Ich lächelte. »Ein Polster wär mir lieber.«
Er lachte laut los. »So seid ihr Araber, ich kenne euch. Ich habe eure Länder oft bereist und mich gründlich mit eurem Wissen beschäftigt.«
»Ich gehöre nicht zu den Gelehrten meines Landes«, erwiderte ich verschämt. »Ich bin auch kein Philosoph. Aber ich will mein Wissen erweitern, und deshalb habe ich diese Reise angetreten.«
»Allein das zählt«, sagte er aufmunternd. »Was ist das Ziel dieser Reise?«
Ich dachte eine Weile nach, dann sagte ich: »Das Gaballand zu besuchen.«
»Ich weiß von niemandem, der es kennt oder darüber geschrieben hat.«
»Und Sie? Haben Sie nie daran gedacht, sich dieses Land anzusehen?«
Er lächelte. »Wer auf seinen Verstand setzt, kann auf vieles andere verzichten.«
»Es geht mir nicht«, fügte ich hastig hinzu, »um das Gaballand an und für sich, sondern ich will meiner Heimat von dort etwas Nützliches mitbringen.«
»Da kann ich Ihnen nur viel Erfolg wünschen.«
»Um ehrlich zu sein, liegt mir mehr daran, Ihnen zuzuhören als von mir zu erzählen«, warf ich leise ein, als wollte ich mich entschuldigen.
»Haben Sie eine bestimmte Frage?«
»Nun ja, gewöhnlich erschließt sich einem das Leben eines Volkes mittels eines grundsätzlichen Leitgedankens.«
Er richtete sich auf. »O ja, und deshalb stellen uns wissenshungrige Menschen wie Sie für gewöhnlich die Frage, worauf sich unser Leben gründet.«
»Das Leben in diesem Land verdient es, erkundet zu werden.«
»Die Antwort ist sehr einfach, wir haben unsere Lebensweise selbst geformt.« Da ich gespannt zuhörte und kein Wort sagte, fuhr er fort: »Da ist kein Gott, dem dieses Verdienst gehört. Unser erster Lehrmeister war der festen Überzeugung, dass das Ziel allen Lebens die Freiheit ist. Von ihm ging die Forderung aus, ein Leben in Freiheit zu gewährleisten. Das hat sich von Generation zu Generation fortgesetzt.« Er lächelte und wartete ab, bis ich das Gehörte verarbeitet hatte. »Deshalb erachte ich alles, was frei macht, als gut, und alles, was einen zu etwas zwingt, als schlecht. Wir haben eine Ordnung aufgebaut, die uns vor jeglicher Willkür bewahrt. Unser Handeln ist der Bekämpfung von Armut geweiht, unser Streben nach immer mehr Wissen dem Kampf gegen Unwissenheit und Dummheit. Das ist ein langer Weg, der kein Ende kennt.«
Ich lauschte angestrengt auf jedes seiner Worte, war ich doch bemüht, sie mir genauestens einzuprägen.

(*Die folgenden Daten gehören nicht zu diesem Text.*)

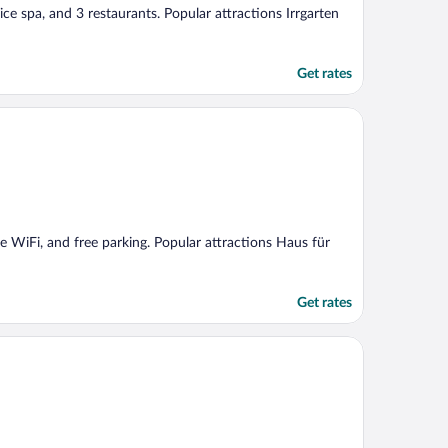
vice spa, and 3 restaurants. Popular attractions Irrgarten
Get rates
ee WiFi, and free parking. Popular attractions Haus für
Get rates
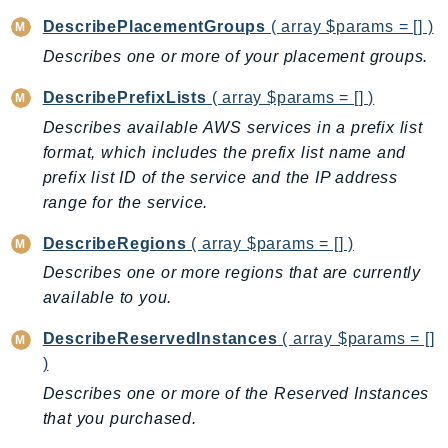
Route53Profiles
DescribePlacementGroups
( array $params = [] )
Route53RecoveryCluster
Describes one or more of your placement groups.
Route53RecoveryControlConfig
DescribePrefixLists
( array $params = [] )
Route53RecoveryReadiness
Describes available AWS services in a prefix list
Route53Resolver
format, which includes the prefix list name and
RTBFabric
prefix list ID of the service and the IP address
S3
range for the service.
S3Control
S3Files
DescribeRegions
( array $params = [] )
S3Outposts
Describes one or more regions that are currently
available to you.
S3Tables
S3Vectors
DescribeReservedInstances
( array $params = []
SageMaker
)
SagemakerEdgeManager
Describes one or more of the Reserved Instances
SageMakerFeatureStoreRuntime
that you purchased.
SageMakerGeospatial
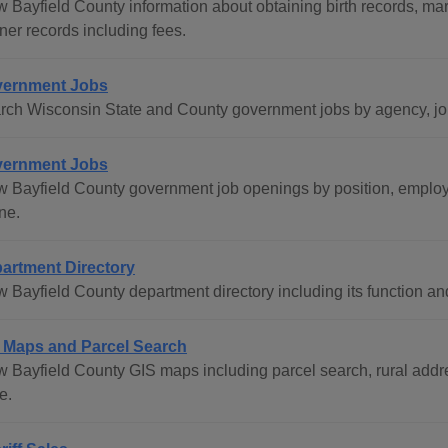
w Bayfield County information about obtaining birth records, ma
ner records including fees.
ernment Jobs
rch Wisconsin State and County government jobs by agency, job 
ernment Jobs
w Bayfield County government job openings by position, employm
ne.
artment Directory
w Bayfield County department directory including its function an
 Maps and Parcel Search
w Bayfield County GIS maps including parcel search, rural addre
e.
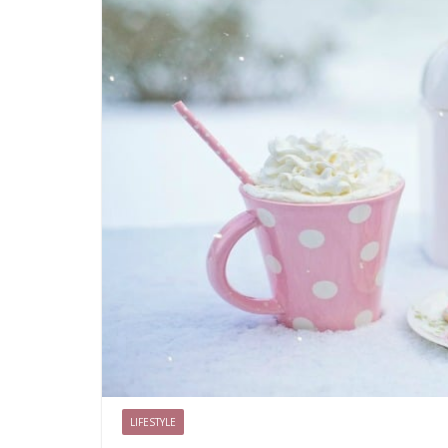
LIFESTYLE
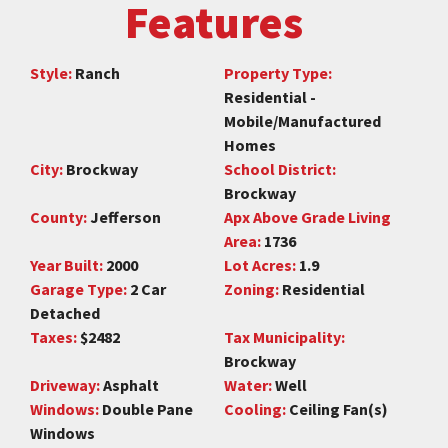
Features
Style:
Ranch
Property Type:
Residential -
Mobile/Manufactured
Homes
City:
Brockway
School District:
Brockway
County:
Jefferson
Apx Above Grade Living
Area:
1736
Year Built:
2000
Lot Acres:
1.9
Garage Type:
2 Car
Zoning:
Residential
Detached
Taxes:
$2482
Tax Municipality:
Brockway
Driveway:
Asphalt
Water:
Well
Windows:
Double Pane
Cooling:
Ceiling Fan(s)
Windows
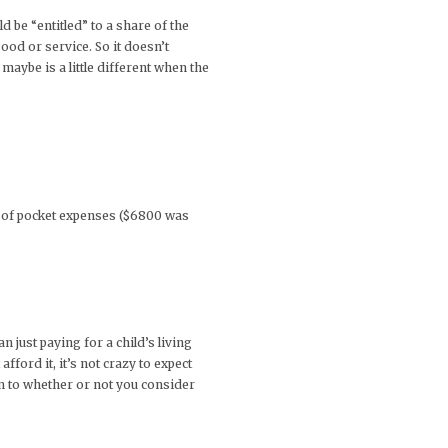
ld be “entitled” to a share of the
ood or service. So it doesn’t
maybe is a little different when the
out of pocket expenses ($6800 was
n just paying for a child’s living
fford it, it’s not crazy to expect
wn to whether or not you consider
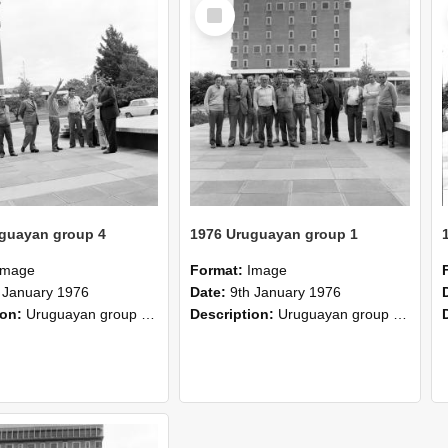
Select
Item
guayan group 4
1976 Uruguayan group 1
Image
Format:
Image
 January 1976
Date:
9th January 1976
ion:
Uruguayan group completed two months special course in 1976. Certificate of the Plan Agropecuario, Uruguay. The group has completed a course of two months duration at the Lincoln College comprisi...
Description:
Uruguayan group completed two months special course in 1976. Certificate of the Plan Agropecuario, Uruguay. The group has completed a course of two months duration at the Lincoln College comprisi...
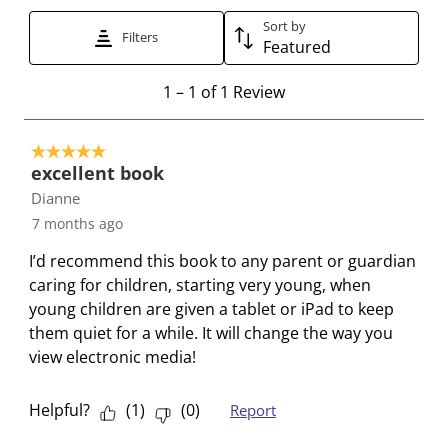
t
t
t
t
t
t
t
t
t
t
Sort by
Filters
Featured
o
o
o
o
o
r
r
r
r
r
1
1
–
1 of 1
Review
a
a
a
a
a
t
t
t
t
t
t
o
e
e
e
e
e
5 out of 5 stars.
1
t
t
t
t
t
excellent book
o
h
h
h
h
h
Dianne
f
e
e
e
e
e
7 months ago
1
i
i
i
i
i
R
I’d recommend this book to any parent or guardian
t
t
t
t
t
e
caring for children, starting very young, when
e
e
e
e
e
v
young children are given a tablet or iPad to keep
m
m
m
m
m
i
them quiet for a while. It will change the way you
w
w
w
w
w
e
view electronic media!
i
i
i
i
i
w
t
t
t
t
t
h
h
h
h
h
Helpful?
(
1
)
(
0
)
Report
1
2
3
4
5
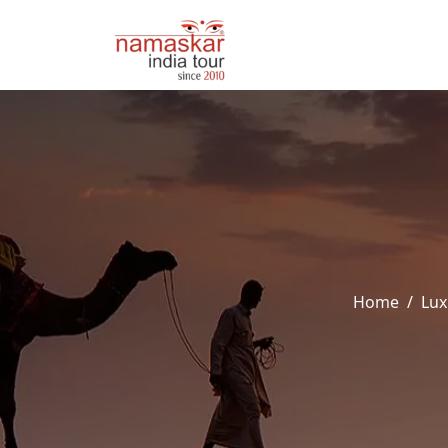
Home
Lux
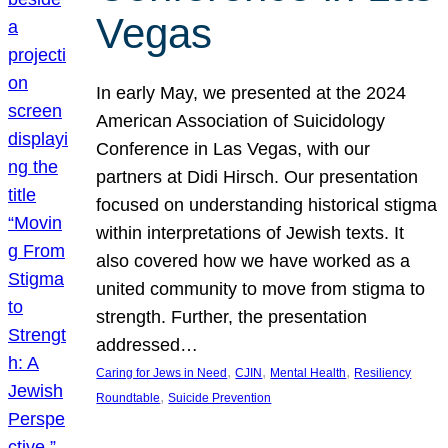
Vegas
In early May, we presented at the 2024
American Association of Suicidology
Conference in Las Vegas, with our
partners at Didi Hirsch. Our presentation
focused on understanding historical stigma
within interpretations of Jewish texts. It
also covered how we have worked as a
united community to move from stigma to
strength. Further, the presentation
addressed…
, 
, 
, 
Caring for Jews in Need
CJIN
Mental Health
Resiliency
, 
Roundtable
Suicide Prevention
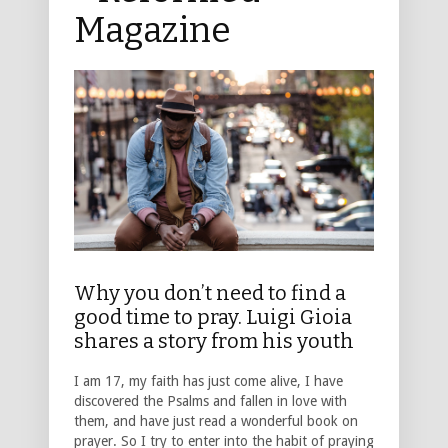
Magazine
Why you don’t need to find a
good time to pray. Luigi Gioia
shares a story from his youth
I am 17, my faith has just come alive, I have
discovered the Psalms and fallen in love with
them, and have just read a wonderful book on
prayer. So I try to enter into the habit of praying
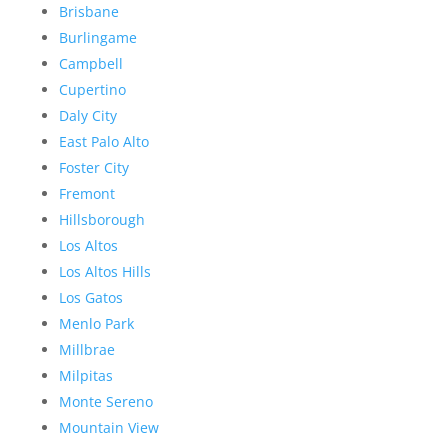
Brisbane
Burlingame
Campbell
Cupertino
Daly City
East Palo Alto
Foster City
Fremont
Hillsborough
Los Altos
Los Altos Hills
Los Gatos
Menlo Park
Millbrae
Milpitas
Monte Sereno
Mountain View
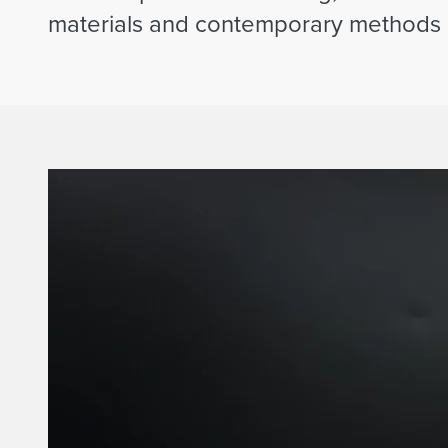
materials and contemporary methods o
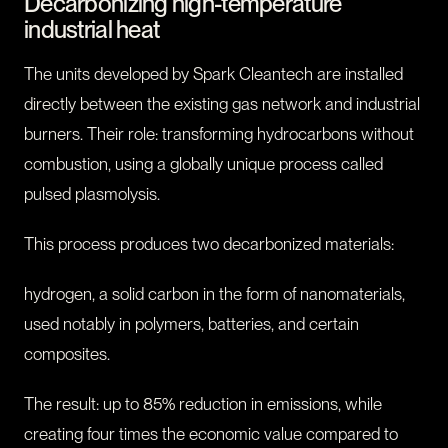
Decarbonizing high-temperature
industrial heat
The units developed by Spark Cleantech are installed
directly between the existing gas network and industrial
burners. Their role: transforming hydrocarbons without
combustion, using a globally unique process called
pulsed plasmolysis.
This process produces two decarbonized materials:
hydrogen, a solid carbon in the form of nanomaterials,
used notably in polymers, batteries, and certain
composites.
The result: up to 85% reduction in emissions, while
creating four times the economic value compared to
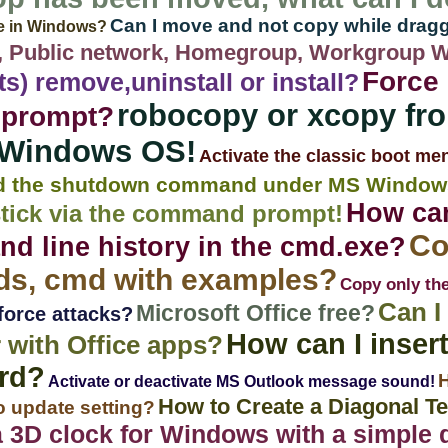
Can I move and not copy while drag
le in Windows?
 Public network, Homegroup, Workgroup 
Force 
nts) remove,uninstall or install?
robocopy or xcopy f
 prompt?
 Windows OS!
Activate the classic boot me
d the shutdown command under MS Window
How can
stick via the command prompt!
Co
 line history in the cmd.exe?
, cmd with examples?
Copy only the
Can I
Microsoft Office free?
force attacks?
How can I insert
 with Office apps?
rd?
H
Activate or deactivate MS Outlook message sound!
How to Create a Diagonal Tex
o update setting?
3D clock for Windows with a simple d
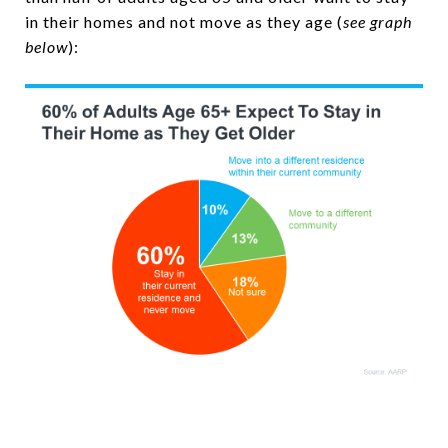
in their homes and not move as they age (
see graph
below
):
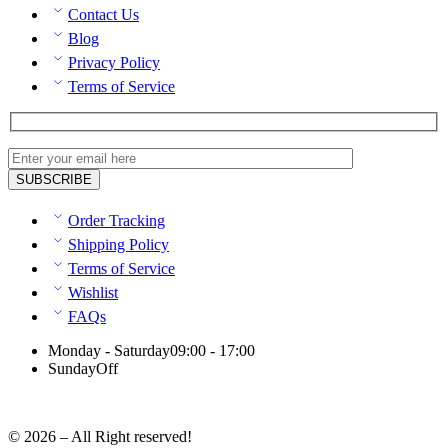
Contact Us
Blog
Privacy Policy
Terms of Service
Order Tracking
Shipping Policy
Terms of Service
Wishlist
FAQs
Monday - Saturday
09:00 - 17:00
Sunday
Off
© 2026 – All Right reserved!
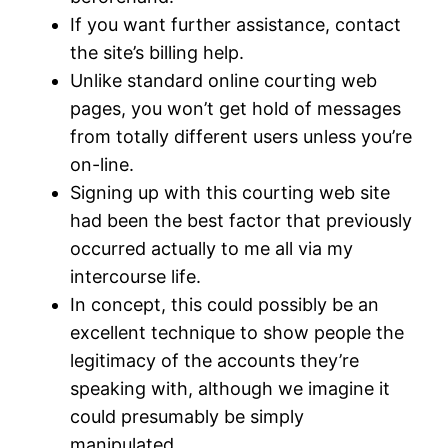
If you want further assistance, contact
the site’s billing help.
Unlike standard online courting web
pages, you won’t get hold of messages
from totally different users unless you’re
on-line.
Signing up with this courting web site
had been the best factor that previously
occurred actually to me all via my
intercourse life.
In concept, this could possibly be an
excellent technique to show people the
legitimacy of the accounts they’re
speaking with, although we imagine it
could presumably be simply
manipulated.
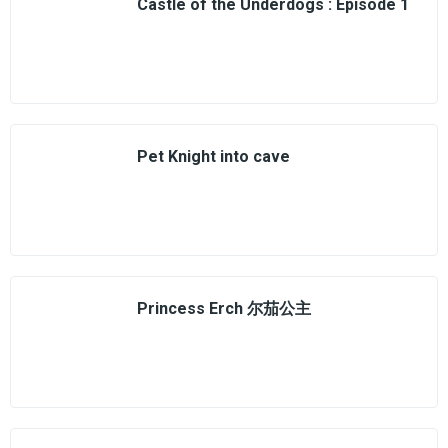
Castle of the Underdogs : Episode 1
Pet Knight into cave
Princess Erch 尔茄公主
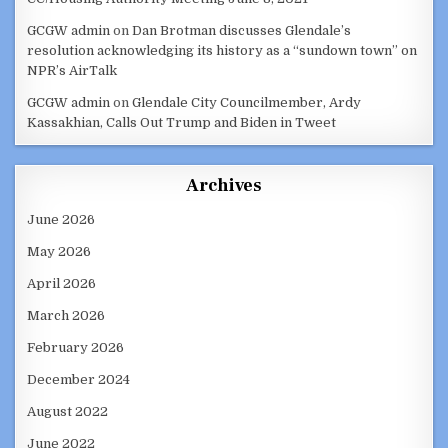
GCGW admin
on
Dan Brotman discusses Glendale’s
resolution acknowledging its history as a “sundown town” on
NPR’s AirTalk
GCGW admin
on
Glendale City Councilmember, Ardy
Kassakhian, Calls Out Trump and Biden in Tweet
Archives
June 2026
May 2026
April 2026
March 2026
February 2026
December 2024
August 2022
June 2022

»Der Weg, den wir zurückgelegt haben, war nicht leicht. Schweiß und Blut waren der Preis, den wir um der Freiheit willen zahlten. Wir waren Gefangene von Aberglauben und Willkür, und als die ersten Verkünder der neuen Botschaft auftraten, fielen etliche Köpfe. Es brachen Unruhen aus, es kam zu Bürgerkriegen, aber schließlich haben Freiheit und Wissen gesiegt.«
Als ich bewundernd nickte, begann er die Verhältnisse im Maschrik- und im Hairaland zu kritisieren und sich darüber lustig zu machen. Er spottete auch über das Amanland, das ich ja noch nicht kannte. Selbst meine Heimat, das Land des Islam, blieb von seiner scharfen Zunge nicht verschont. Offenbar sah er meinem Gesicht an, dass ich unangenehm berührt war, denn er hielt inne und schwieg.